EVİN HAFIZASINI ANLATMAK İSTEDİM”

- Kuşakların birbiriyle konuştuğu bir roman Yolun Sonundaki Ev beri yandan. Aynı apartmanda üç kuşak bir araya geliyor. Az önce konuştuk; her gün yeni fikirler ortaya çıkıyor yeni kuşaklarca… Bu kuşakları birbiriyle konuşturmak size ne öğretti? Sizin kuşağınızla bu kuşağın farklılıklarını neler oluşturuyor temelde?

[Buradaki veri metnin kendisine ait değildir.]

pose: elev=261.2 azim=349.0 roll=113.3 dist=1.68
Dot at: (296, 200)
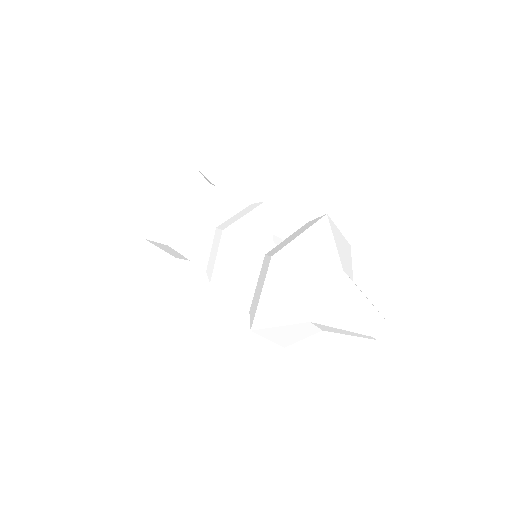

- Benim kuşağımla internet çağının, genteknoloji, yapay zekâ çağının çocuklarının aynı olmaları mümkün mü? Daha iyi bir dünya için mücadele kavramı bile çok farklı. Bizler dünyayı ve ülkeyi devrimle değiştirmek için çıkmıştık yola. Bu özünde iktidar amaçlı siyasi bir mücadeleydi. Şimdi, genç kuşaklar mevcut düzene hayır derken, başka bir dünya mümkün derken doğa, çevre, hayvan hakları, barış, kadın hakları, çoğulculuk için mücadele ediyor. Mesela benim kuşağım için feminizm geri plandaydı. Kadın örgütleri bile siyasi harekete entegreydi. Asıl amaç kadınları siyasal örgüt ve siyasal hedefler etrafında örgütlemekti. Yeni kuşaklar kadının kendisi için, toplumdaki ve dünyadaki yeri için, otoriteyi ve hiyerarşiyi reddederek mücadele ediyor. Yolun Sonundaki Ev’in anlatıcısı “uzaklardan gelen çocuk” Andi mesela, ki Andi dördüncü kuşak sayılır evin sakinlerine baktığımızda, o da daha iyi bir dünya arayışından kopuk değil ama duyguları da, yöntemi de çok farklı.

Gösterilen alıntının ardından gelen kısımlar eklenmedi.